Et Binance ne s’en cache pas vraiment. L’annonce parle d’une revue régulière et d’une optimisation de la “qualité de marché”. Traduction simple : trop peu de volume sur certaines paires, trop de carnets clairsemés, et des spreads qui donnent une mauvaise expérience.
Pourquoi couper des paires en BTC et ETH
Voir du BTC ou de l’ETH “retirés” d’une liste de paires fait tiquer, parce que ces deux actifs ont longtemps été les devises naturelles de la crypto. Mais la réalité a glissé. Une part croissante des volumes spot se fait aujourd’hui contre stablecoins, parce que c’est plus lisible pour l’utilisateur moyen et plus pratique pour gérer le risque.
Il y a aussi un aspect micro-structure. Une paire alt/BTC ou alt/ETH peut devenir un désert si la majorité des flux passe par alt/USDT. Dans ce cas, maintenir la paire “historique” n’ajoute pas de profondeur. Ça ajoute surtout du bruit, et parfois des opportunités d’arbitrage… mais réservées à quelques acteurs ultra-équipés.
Au passage, cette décision raconte quelque chose sur la hiérarchie des devises de cotation. BTC et ETH restent centraux comme actifs. Mais comme unités de compte pour le spot retail, ils ne sont plus automatiquement la route la plus courte.
Les gagnants et les perdants : liquidité, arbitrage, stratégies automatiques
Pour un trader “classique”, l’impact immédiat est limité. S’il achetait FIL, DYDX ou ENA, il pourra souvent continuer via USDT ou FDUSD. C’est moins élégant pour certains, mais rarement bloquant.
Pour les profils plus techniques, c’est une autre histoire. Ceux qui routent leur liquidité via BTC ou ETH perdent des chemins directs. Les stratégies d’arbitrage triangulaire deviennent un peu moins riches. Les hedges qui utilisaient une paire précise doivent être recalibrés, parfois en ajoutant une étape et donc des frais, du slippage, et du risque d’exécution.
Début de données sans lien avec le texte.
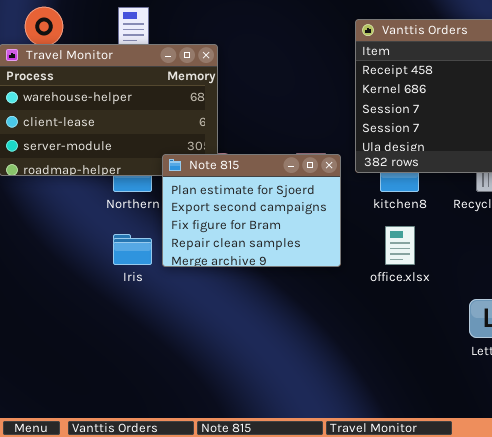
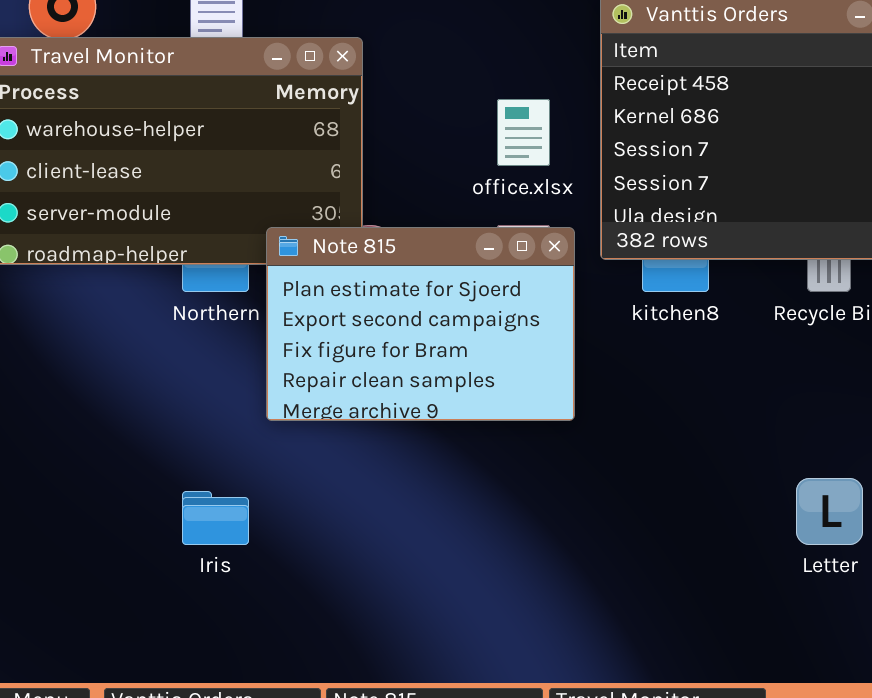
office.xlsx: [385,226,415,265] -> [497,99,550,166], moved
Iris: [113,234,152,265] -> [182,491,249,545], moved

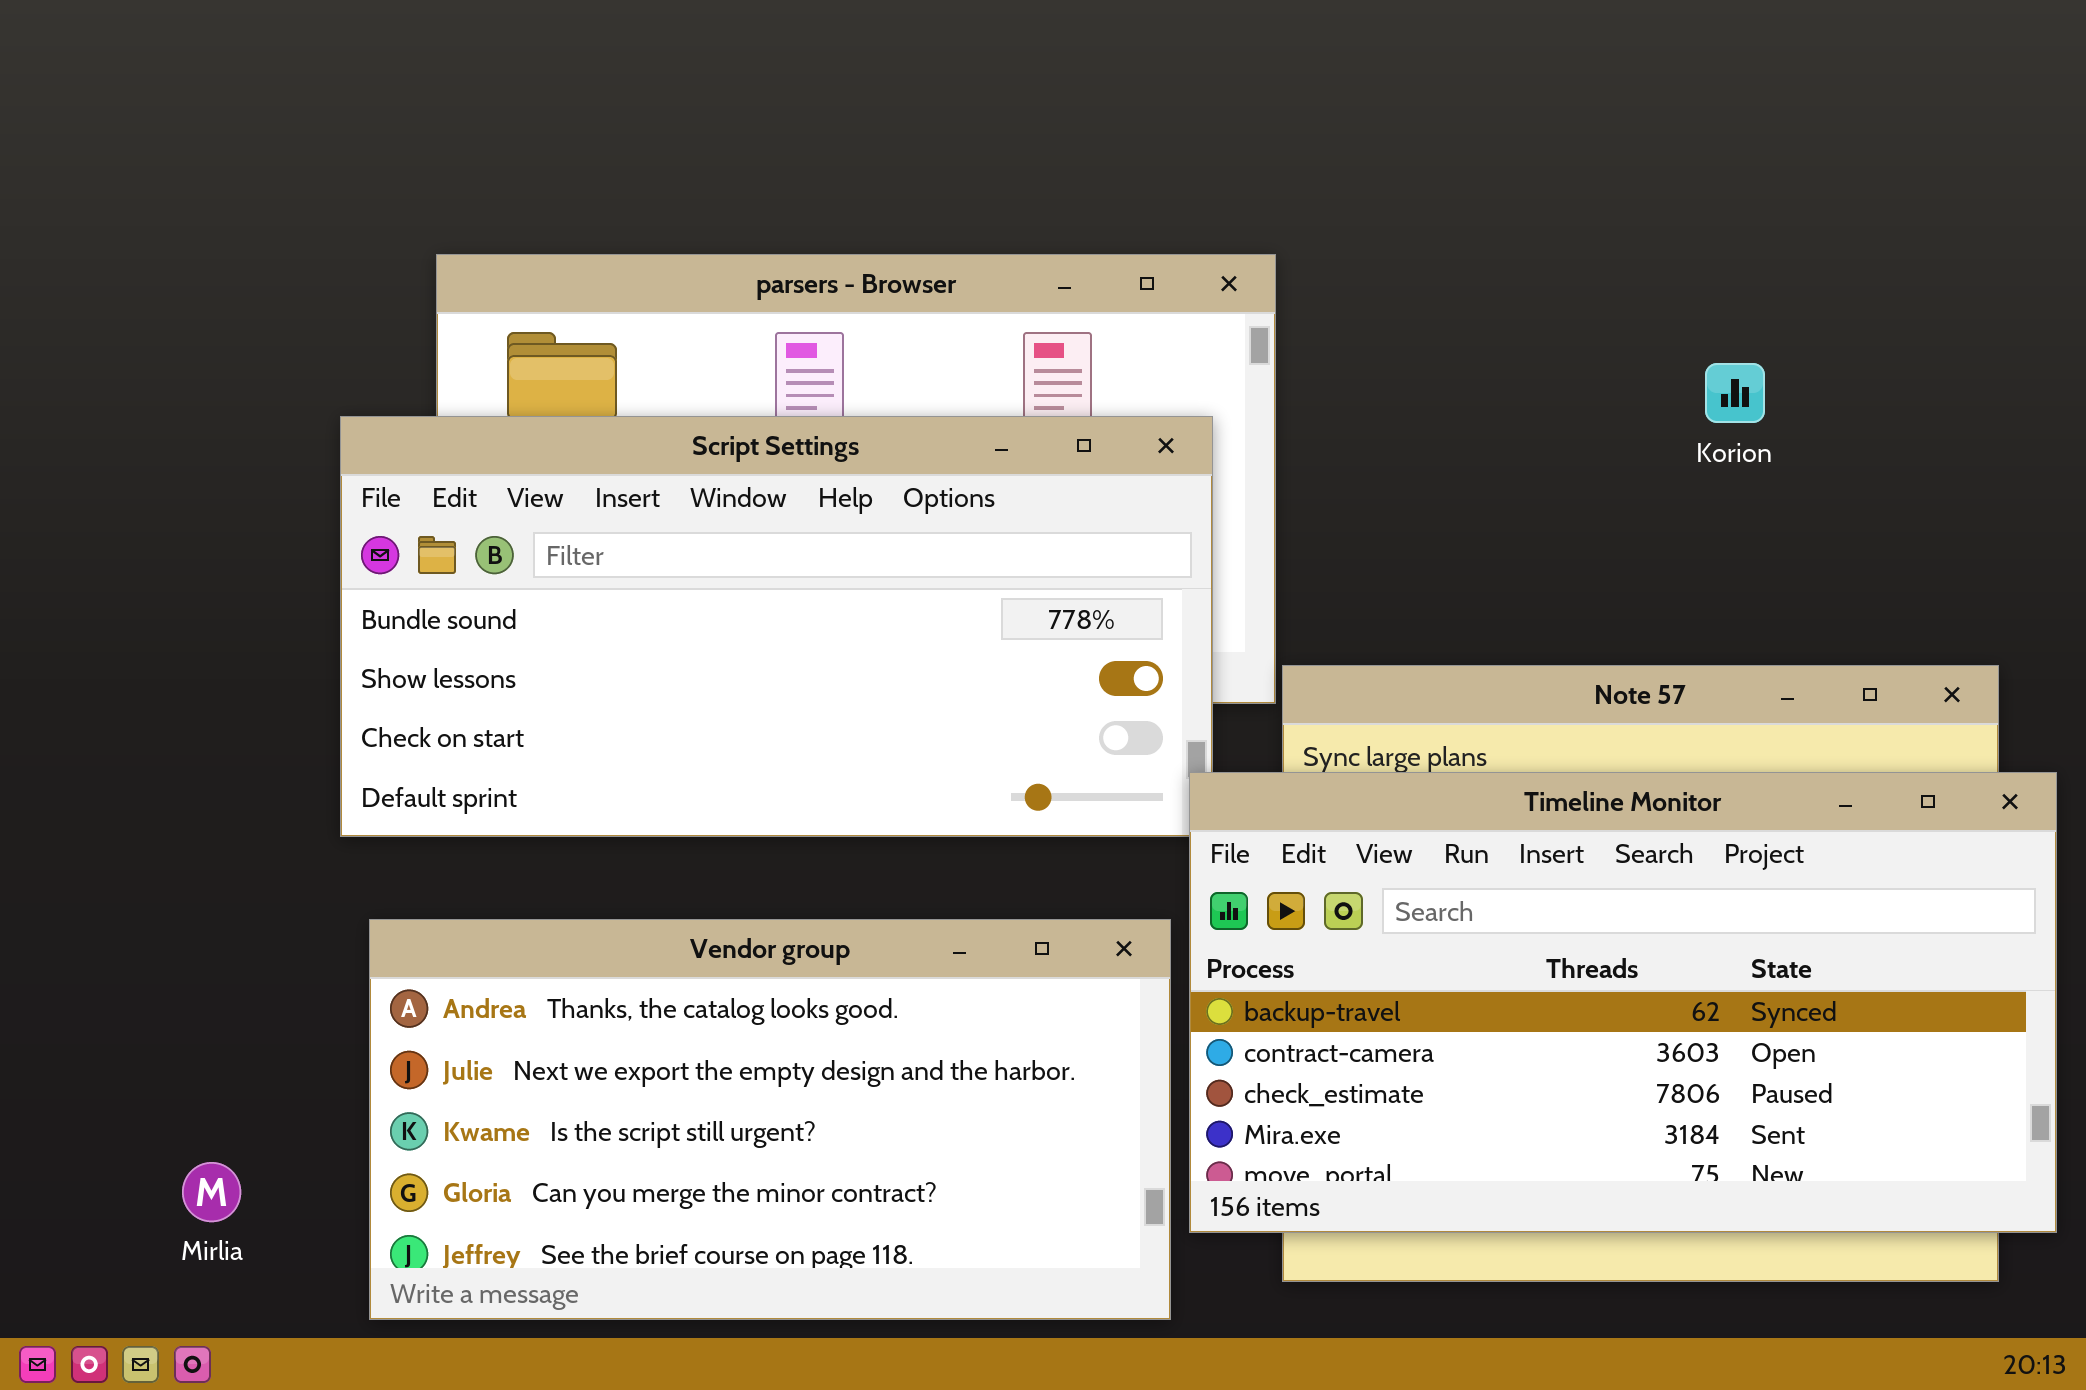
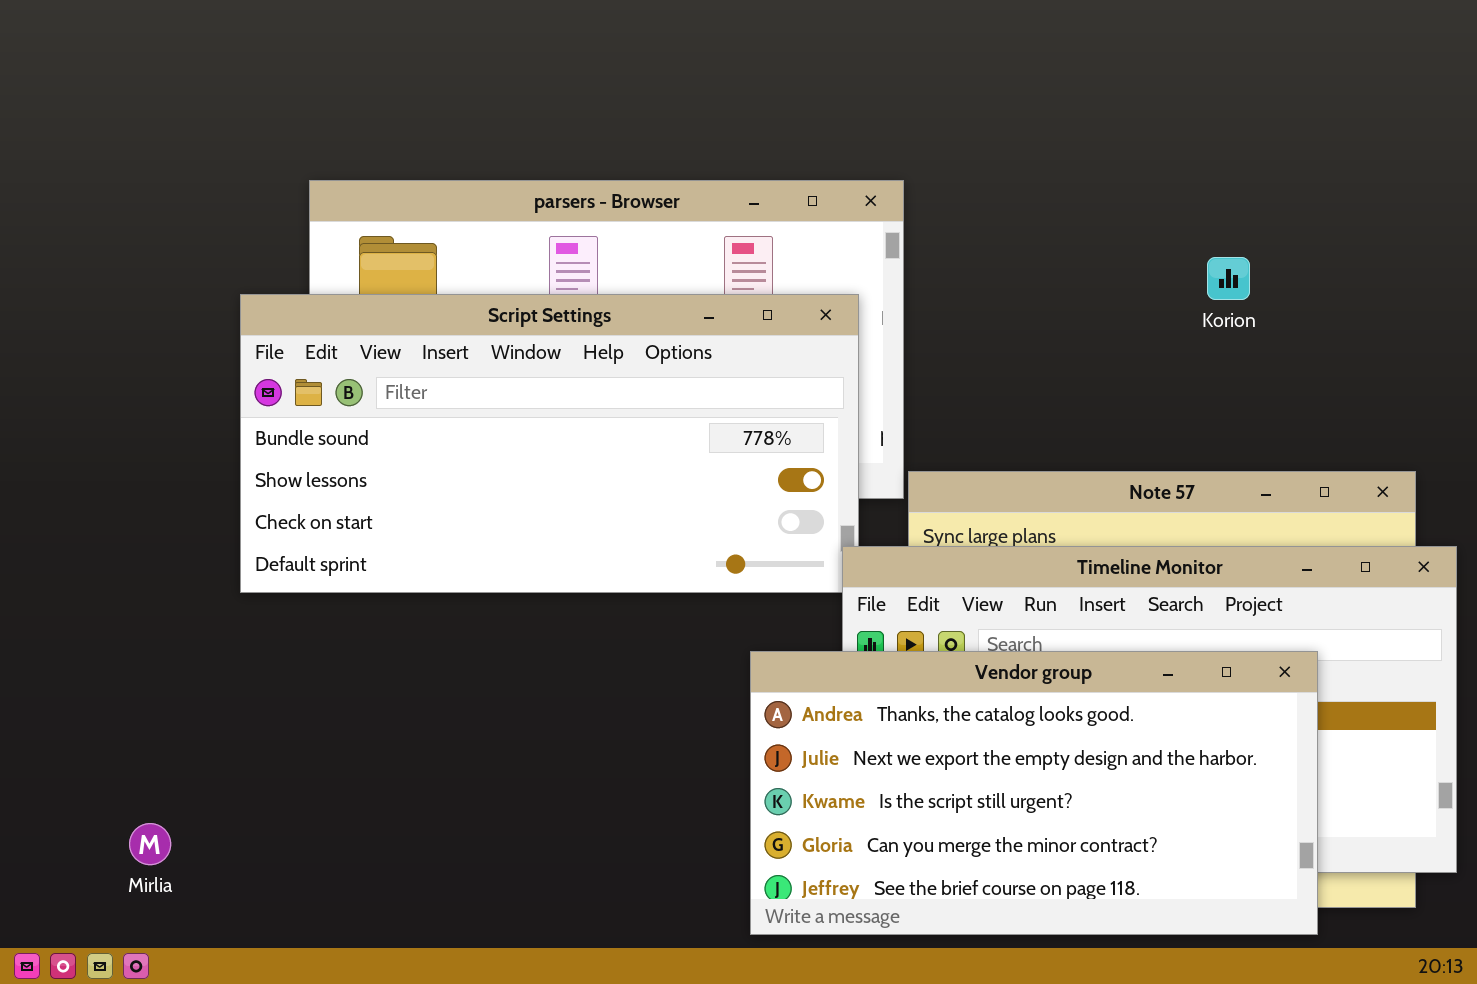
Vendor group: [369,919,1171,1320] -> [750,651,1318,935], moved

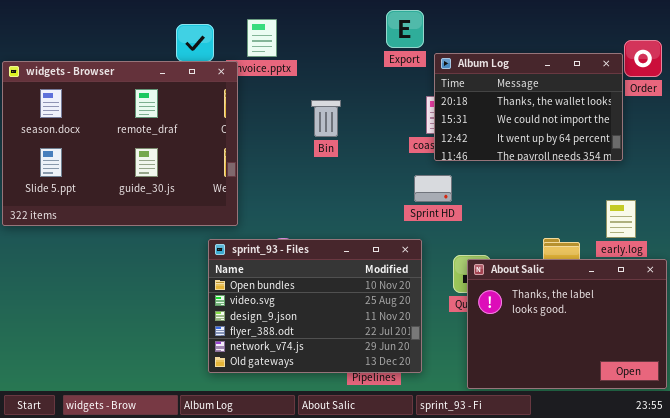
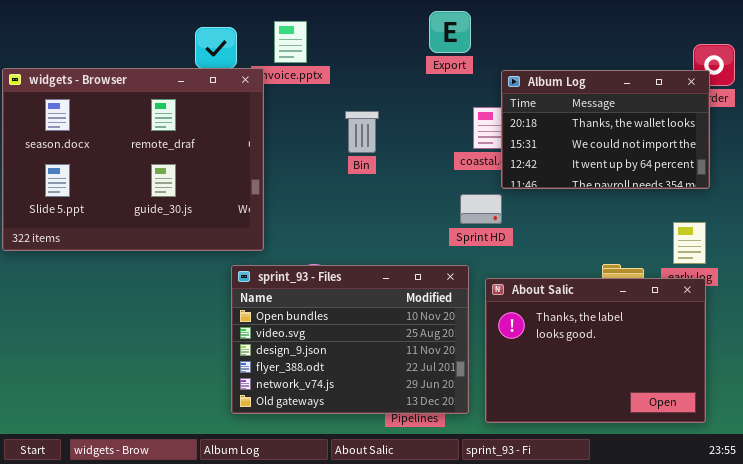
Album Log: [434,53,623,161] -> [501,70,710,189], moved
About Salic: [467,259,667,389] -> [485,278,706,423], moved

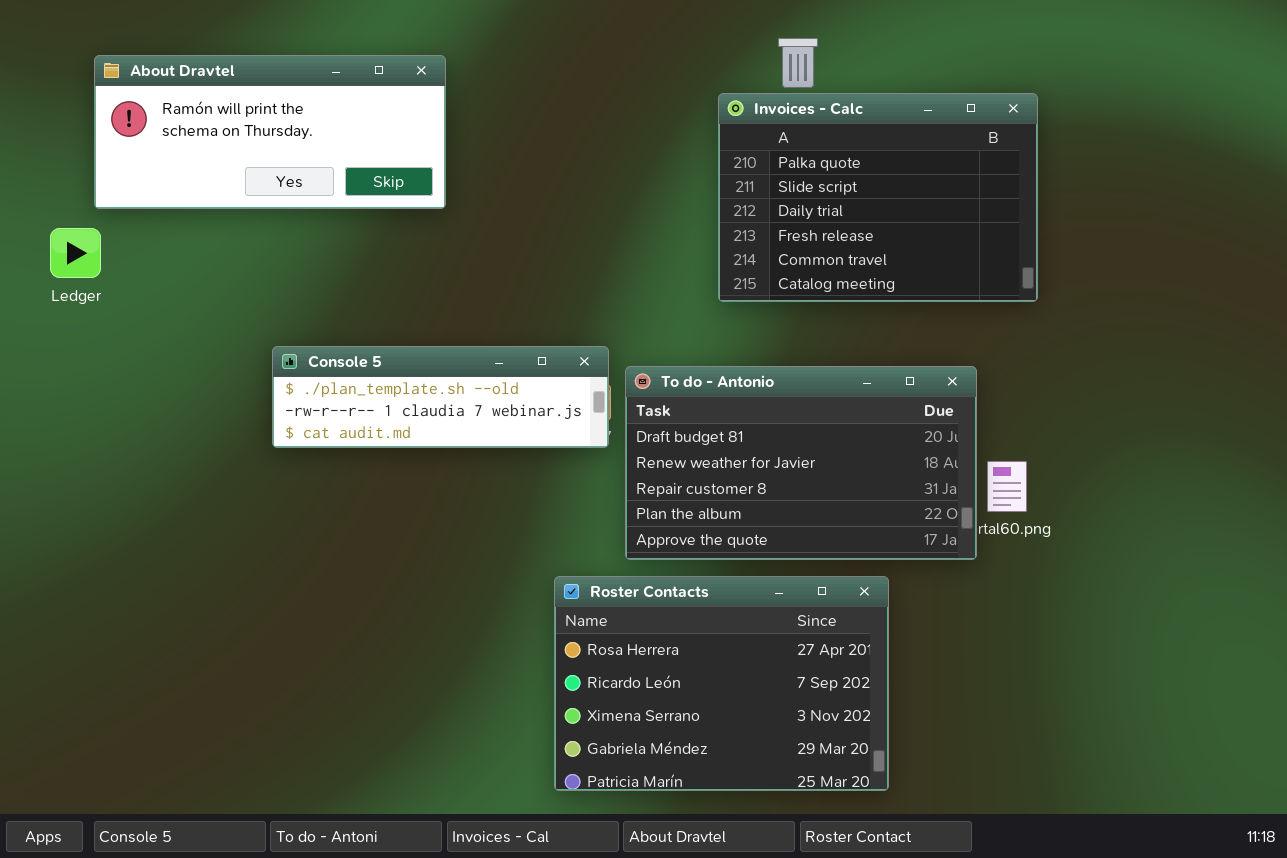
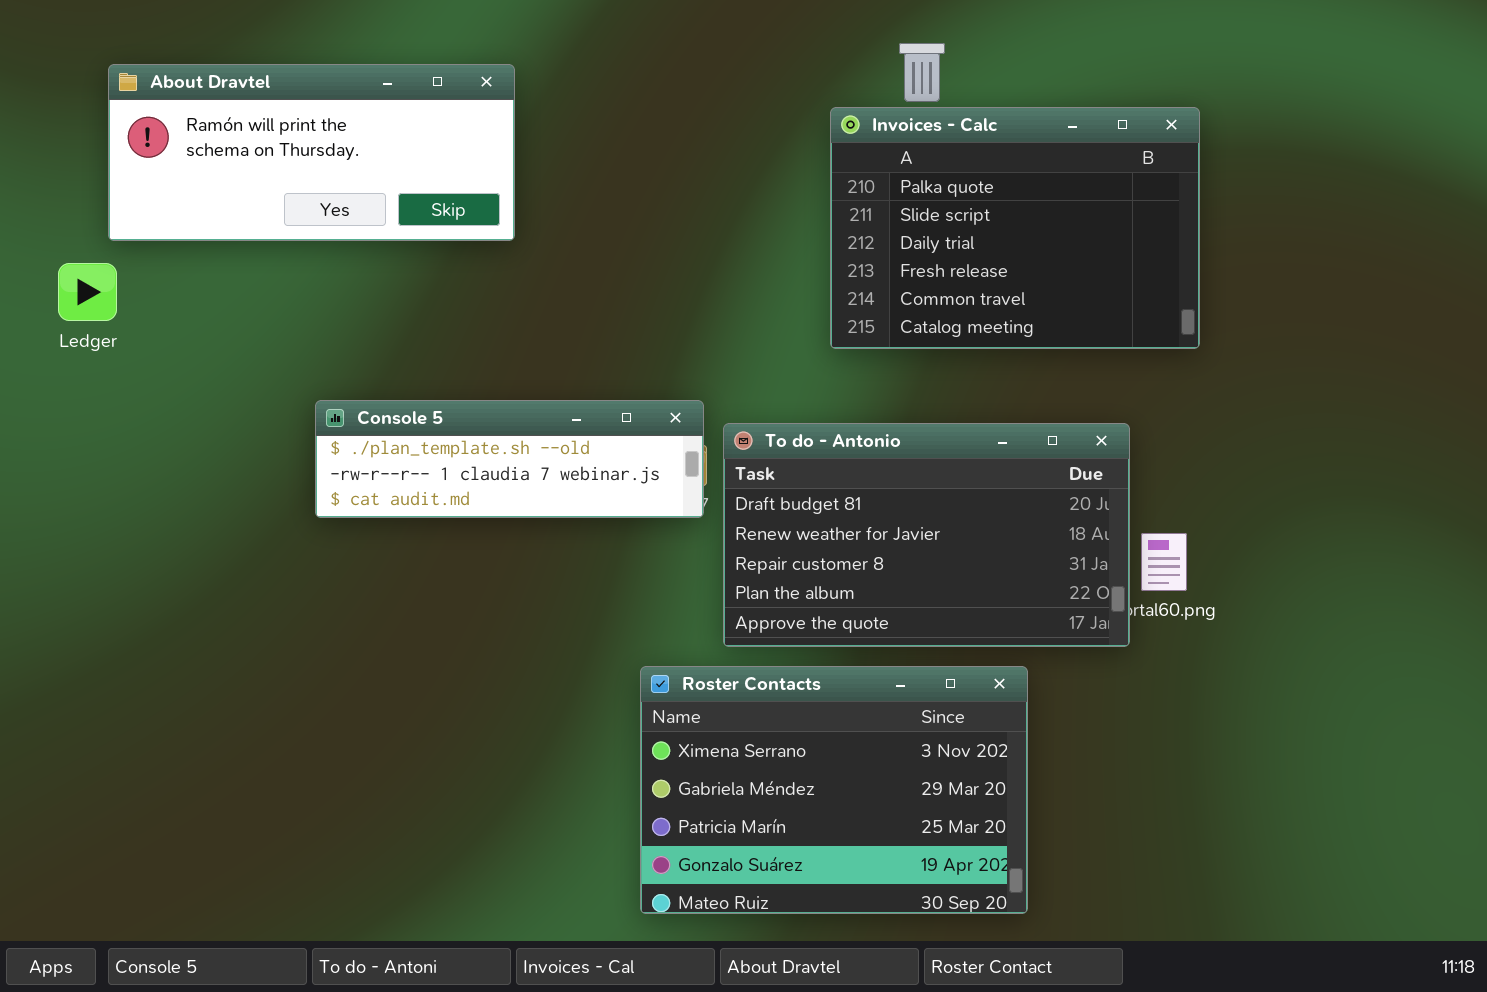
Roster Contacts: [554,576,889,791] -> [640,666,1028,914], scrolled down 2 rows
Le point le plus “piégeux” concerne les bots. Binance indique que les Spot Trading Bots liés à ces paires seront terminés à l’heure du retrait. Sans action, une stratégie automatisée peut se retrouver arrêtée net, au pire moment, si le marché bouge.
Ce que Binance essaie d’acheter avec ce ménage
Derrière la liste, il y a une logique simple : concentrer le volume là où il vit déjà. Binance préfère des carnets épais, même s’ils sont moins nombreux. Dans une période où la concurrence sur les frais et la liquidité est féroce, un marché “propre” est une vitrine.
Le choix des actifs est aussi parlant. On mélange DeFi (LDO, YFI, DYDX), infra (FIL, ZIL, XVG), et meme coins (BOME, PNUT). Ça suggère moins une chasse ciblée qu’un tri basé sur les métriques : volume, régularité, profondeur, et comportement des utilisateurs.
Enfin, il faut lire l’événement comme un thermomètre. Si les paires BTC/ETH reculent au profit des paires en stablecoins, c’est que le marché spot se “dollarise” encore. Pas au sens politique. Au sens pratique : la crypto se négocie de plus en plus comme un marché de change, avec un numéraire stable au centre.